(Exercise text begins)

COMMON SEXUALITY ISSUES
Sexual issues cover many areas and problems. Below are a list that you may find familiar.
• Not wanting sex. If you find that you aren’t responsive to your partner’s overtures, and it is causing conflict we can explore the cause and what to do about it.
• When your partner loses interest.
• A partner’s sexual addiction. This is when your partner wants to be sexual far more than you do, and finds it intolerable to be told no. Or when he or she is overly interested in Internet porn or other stimulation. You may have a nagging feeling he or she is engaged in sexual activities not being revealed.
• Believe you maybe addicted to sex.
• Afraid you maybe addicted to romance novels.
• When you or your mate view sex as love.
• Having affairs, or wanting to.
• Sexual or romantic fantasy about others.
• Sexual arousers that feel offensive to one partner, but essential to the other. This may include porn or bondage.
• Feeling shameful or bad after sex.
• Difficulty saying "no" when you don't really want sex.
These and other issues around sex or relationships can be addressed in psychotherapy. Individual sessions are usually preferred in the beginning, and then group therapy can take shame down even better. It is empowering to see that many others have the very same issues and concerns.
CULTURAL RULES INTERFERE WITH SEXUAL EASE
These and other rules are described in more detail in Dr. Anne Hastings' book, Reclaiming Healthy Sexual Energy: Revised, available on Amazon.com.
• We are required to have sex if we are in a coupled relationship. This creates pressure that actually interferes with natural desire for sex.

(Exercise text ends)
(Given records begins)

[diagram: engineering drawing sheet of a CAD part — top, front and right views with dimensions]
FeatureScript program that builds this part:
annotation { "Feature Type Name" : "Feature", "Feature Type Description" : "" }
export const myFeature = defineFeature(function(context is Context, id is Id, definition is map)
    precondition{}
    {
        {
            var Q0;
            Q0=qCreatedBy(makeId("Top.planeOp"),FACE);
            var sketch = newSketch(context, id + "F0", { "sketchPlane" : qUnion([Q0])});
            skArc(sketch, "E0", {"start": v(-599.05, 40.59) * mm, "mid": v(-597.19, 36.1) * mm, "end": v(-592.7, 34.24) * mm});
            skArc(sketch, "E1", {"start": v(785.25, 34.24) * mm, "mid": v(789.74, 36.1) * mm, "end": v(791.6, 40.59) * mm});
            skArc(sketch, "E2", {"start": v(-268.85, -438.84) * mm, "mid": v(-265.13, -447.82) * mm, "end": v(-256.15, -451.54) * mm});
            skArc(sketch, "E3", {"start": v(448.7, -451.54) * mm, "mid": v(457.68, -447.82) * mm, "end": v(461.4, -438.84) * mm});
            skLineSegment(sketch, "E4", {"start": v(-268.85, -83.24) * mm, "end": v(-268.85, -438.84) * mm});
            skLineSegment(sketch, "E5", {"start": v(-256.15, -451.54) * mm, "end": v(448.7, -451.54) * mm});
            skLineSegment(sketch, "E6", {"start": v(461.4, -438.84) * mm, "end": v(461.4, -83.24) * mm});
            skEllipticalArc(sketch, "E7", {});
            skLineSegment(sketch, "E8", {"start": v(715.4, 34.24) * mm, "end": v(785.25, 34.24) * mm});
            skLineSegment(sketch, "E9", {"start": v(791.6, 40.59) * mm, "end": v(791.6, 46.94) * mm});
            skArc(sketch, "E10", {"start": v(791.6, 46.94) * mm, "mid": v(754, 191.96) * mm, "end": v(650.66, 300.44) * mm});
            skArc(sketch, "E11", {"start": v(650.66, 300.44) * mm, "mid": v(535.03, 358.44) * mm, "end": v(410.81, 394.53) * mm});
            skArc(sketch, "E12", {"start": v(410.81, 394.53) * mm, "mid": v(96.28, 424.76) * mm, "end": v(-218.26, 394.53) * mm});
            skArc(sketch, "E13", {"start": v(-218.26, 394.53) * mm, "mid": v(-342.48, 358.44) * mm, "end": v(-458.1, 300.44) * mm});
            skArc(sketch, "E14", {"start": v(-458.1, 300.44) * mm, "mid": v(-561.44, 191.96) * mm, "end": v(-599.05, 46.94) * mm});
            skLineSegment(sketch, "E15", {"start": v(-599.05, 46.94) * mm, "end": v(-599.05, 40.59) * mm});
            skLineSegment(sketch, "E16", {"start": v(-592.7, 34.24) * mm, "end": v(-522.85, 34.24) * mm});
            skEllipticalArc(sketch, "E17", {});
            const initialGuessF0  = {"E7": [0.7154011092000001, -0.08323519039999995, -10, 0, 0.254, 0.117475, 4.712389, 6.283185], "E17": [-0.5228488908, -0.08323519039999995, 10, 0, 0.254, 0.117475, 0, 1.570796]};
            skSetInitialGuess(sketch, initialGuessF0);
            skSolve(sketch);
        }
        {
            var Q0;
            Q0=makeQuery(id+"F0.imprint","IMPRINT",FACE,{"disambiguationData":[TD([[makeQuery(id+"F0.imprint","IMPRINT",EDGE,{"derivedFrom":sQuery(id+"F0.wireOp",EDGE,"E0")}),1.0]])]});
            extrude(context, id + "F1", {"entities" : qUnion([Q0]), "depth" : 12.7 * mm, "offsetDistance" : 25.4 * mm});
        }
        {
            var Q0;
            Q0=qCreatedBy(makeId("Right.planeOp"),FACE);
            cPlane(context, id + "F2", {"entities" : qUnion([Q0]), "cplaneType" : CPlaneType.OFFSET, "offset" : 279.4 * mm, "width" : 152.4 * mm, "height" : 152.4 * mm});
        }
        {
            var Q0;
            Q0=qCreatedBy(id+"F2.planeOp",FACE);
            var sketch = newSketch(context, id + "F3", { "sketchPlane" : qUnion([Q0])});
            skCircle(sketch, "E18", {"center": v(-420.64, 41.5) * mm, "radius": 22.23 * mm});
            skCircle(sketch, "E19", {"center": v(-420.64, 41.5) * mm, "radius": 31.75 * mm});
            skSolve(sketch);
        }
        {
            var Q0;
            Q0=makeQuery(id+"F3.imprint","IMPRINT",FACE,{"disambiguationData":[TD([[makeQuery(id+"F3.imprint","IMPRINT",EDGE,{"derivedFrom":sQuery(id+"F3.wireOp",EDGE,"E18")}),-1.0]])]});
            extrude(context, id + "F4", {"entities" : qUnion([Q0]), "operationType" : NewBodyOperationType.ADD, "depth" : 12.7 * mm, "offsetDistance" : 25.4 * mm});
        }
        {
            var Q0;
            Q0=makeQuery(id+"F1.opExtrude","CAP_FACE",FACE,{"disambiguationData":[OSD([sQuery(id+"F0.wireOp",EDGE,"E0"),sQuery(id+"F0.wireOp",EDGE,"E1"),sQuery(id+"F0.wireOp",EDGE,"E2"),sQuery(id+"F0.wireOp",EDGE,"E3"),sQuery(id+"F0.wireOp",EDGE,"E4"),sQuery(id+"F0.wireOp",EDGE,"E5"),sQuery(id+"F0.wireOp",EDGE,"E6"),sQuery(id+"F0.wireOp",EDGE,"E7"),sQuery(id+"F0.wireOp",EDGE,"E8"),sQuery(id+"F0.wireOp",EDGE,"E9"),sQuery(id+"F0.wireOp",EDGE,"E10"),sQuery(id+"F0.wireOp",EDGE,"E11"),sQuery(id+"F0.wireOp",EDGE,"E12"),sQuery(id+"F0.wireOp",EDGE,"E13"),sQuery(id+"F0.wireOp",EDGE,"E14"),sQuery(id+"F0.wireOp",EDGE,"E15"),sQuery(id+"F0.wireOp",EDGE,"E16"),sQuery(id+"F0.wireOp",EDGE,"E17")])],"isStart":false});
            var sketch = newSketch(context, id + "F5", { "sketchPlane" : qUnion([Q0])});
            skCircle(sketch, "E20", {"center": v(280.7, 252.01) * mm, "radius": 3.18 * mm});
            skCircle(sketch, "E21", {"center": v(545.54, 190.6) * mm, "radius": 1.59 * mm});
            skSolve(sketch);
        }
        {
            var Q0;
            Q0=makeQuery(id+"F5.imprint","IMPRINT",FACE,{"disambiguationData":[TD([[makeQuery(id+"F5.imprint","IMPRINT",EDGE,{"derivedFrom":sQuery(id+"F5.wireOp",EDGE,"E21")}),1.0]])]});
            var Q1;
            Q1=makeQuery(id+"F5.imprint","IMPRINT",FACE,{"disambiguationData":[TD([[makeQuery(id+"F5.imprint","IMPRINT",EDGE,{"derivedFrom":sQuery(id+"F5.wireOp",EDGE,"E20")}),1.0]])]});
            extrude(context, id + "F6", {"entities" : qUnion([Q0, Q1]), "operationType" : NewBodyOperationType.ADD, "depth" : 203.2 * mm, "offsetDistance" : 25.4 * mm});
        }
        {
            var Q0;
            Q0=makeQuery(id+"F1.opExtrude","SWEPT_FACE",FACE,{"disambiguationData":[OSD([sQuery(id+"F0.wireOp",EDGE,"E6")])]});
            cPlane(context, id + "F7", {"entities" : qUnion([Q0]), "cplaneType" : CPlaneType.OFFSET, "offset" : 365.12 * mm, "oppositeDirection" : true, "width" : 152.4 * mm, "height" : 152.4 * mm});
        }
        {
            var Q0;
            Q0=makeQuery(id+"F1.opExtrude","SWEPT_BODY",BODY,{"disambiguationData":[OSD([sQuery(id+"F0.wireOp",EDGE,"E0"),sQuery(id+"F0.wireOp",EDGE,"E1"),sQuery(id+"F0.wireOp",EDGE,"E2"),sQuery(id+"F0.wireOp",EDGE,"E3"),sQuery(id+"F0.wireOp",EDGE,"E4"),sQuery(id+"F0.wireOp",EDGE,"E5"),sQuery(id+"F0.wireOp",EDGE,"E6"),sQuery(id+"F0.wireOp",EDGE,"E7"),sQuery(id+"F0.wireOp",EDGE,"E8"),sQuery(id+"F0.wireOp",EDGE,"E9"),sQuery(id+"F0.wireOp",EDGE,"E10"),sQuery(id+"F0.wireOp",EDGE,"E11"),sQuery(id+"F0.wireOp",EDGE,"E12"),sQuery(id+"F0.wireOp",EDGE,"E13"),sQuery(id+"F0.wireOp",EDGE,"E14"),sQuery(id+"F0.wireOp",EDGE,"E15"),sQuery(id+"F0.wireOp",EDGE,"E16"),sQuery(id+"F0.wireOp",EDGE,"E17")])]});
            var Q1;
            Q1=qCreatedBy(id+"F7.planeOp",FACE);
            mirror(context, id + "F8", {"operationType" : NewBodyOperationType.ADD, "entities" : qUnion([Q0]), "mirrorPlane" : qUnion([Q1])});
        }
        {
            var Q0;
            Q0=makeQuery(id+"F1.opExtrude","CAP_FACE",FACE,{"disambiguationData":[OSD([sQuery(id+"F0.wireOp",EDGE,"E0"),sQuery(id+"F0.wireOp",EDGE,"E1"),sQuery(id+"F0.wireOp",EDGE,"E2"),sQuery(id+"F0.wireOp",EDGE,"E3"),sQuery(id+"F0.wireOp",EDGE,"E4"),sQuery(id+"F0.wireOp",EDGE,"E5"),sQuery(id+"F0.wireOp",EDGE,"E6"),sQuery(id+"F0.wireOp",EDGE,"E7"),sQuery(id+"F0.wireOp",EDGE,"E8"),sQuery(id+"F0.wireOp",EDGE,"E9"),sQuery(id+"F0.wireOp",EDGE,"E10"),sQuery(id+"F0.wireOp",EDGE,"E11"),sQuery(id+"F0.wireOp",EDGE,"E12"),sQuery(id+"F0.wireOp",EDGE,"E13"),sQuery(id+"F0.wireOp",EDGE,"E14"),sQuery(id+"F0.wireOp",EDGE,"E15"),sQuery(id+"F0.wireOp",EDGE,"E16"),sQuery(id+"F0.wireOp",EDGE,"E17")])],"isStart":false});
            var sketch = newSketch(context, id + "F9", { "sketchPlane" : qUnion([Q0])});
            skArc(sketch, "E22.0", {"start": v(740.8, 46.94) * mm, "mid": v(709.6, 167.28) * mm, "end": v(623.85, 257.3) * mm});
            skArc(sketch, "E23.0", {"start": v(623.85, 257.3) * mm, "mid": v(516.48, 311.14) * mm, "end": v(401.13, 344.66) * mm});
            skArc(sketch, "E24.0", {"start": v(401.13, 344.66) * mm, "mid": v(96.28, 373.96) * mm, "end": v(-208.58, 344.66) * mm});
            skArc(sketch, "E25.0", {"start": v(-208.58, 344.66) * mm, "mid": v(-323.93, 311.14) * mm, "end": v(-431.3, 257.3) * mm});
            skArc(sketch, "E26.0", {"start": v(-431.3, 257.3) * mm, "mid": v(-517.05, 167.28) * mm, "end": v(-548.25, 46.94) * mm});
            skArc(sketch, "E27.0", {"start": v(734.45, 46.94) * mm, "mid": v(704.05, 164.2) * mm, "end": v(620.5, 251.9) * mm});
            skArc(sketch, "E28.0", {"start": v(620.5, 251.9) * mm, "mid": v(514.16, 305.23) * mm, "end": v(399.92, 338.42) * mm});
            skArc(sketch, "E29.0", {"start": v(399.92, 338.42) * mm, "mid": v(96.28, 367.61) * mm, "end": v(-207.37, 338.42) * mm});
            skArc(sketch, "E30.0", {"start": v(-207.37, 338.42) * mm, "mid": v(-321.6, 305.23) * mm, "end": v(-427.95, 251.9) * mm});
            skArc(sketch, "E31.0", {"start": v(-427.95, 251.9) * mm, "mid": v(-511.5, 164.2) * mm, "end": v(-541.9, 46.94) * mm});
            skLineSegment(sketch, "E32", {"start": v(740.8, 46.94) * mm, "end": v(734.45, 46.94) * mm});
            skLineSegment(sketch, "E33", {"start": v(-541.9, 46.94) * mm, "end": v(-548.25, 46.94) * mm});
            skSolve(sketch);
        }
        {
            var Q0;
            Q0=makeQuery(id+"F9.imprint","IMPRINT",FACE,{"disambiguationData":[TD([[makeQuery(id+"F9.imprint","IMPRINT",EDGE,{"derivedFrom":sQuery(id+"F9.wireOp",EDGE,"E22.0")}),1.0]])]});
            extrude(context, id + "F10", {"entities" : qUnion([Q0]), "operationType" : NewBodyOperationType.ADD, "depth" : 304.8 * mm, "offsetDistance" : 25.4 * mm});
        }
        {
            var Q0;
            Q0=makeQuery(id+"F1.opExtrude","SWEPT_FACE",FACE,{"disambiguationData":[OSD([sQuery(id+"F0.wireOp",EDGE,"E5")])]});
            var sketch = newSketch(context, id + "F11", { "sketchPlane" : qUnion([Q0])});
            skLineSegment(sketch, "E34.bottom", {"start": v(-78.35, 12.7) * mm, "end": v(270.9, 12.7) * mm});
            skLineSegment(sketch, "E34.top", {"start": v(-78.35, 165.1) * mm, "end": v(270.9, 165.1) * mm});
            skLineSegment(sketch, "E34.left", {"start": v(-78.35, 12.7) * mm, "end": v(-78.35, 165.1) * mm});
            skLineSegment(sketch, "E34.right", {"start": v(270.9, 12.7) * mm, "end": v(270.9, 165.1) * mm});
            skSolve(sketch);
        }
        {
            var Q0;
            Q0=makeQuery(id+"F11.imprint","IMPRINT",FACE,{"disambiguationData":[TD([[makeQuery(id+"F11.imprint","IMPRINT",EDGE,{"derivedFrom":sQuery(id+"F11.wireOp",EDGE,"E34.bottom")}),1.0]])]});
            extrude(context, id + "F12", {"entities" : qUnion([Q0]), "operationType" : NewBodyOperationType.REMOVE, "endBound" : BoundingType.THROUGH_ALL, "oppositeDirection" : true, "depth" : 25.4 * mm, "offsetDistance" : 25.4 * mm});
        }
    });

(Given records ends)

### [Exercise set]
**A)** According to the text on sexuality issues, which kind of psychotherapy session is usually preferred in the beginning?
**B)** Continue the text on sexuality issues and cultural rules from the point where it stops.
The records have no connection to the text on sexuality issues.

### [List of answers]
**A)** Individual sessions are usually preferred in the beginning.

**B)**
• Don't Talk About Sex. We are allowed to joke and flirt and obtain sexual stimulation by talking about sex, but open, revealing, honest conversation brings up shame. Talking in groups can heal sexual shame.
• Sex Is Love. Sex creates sexual bonding into a couple, but doesn’t indicate the amount of love that exists.
• We Have To Satisfy A Sex Drive. Many sex addicts discover that it is possible to live entirely without sex, then discover that truly elective sex brings freedom to use it lovingly, enhancing his or her experience of life.
• We Must Have "Sexy" Bodies And "Good-Looking" Faces. Many people are cursed with sexual shame that requires intense stimulation for arousal, which includes sexiness of the partner. Then shame comes for those who don’t turn their partner on.
• Flirting Is "Innocent." Flirting is only healthy when expressed toward a partner, or when single and introducing sexual interest toward available people.
• "Real Men" Are Good Lovers. Trying to be a good lover will not make someone a good lover. Instead, people can discover loving, bonding, pleasurable sexuality.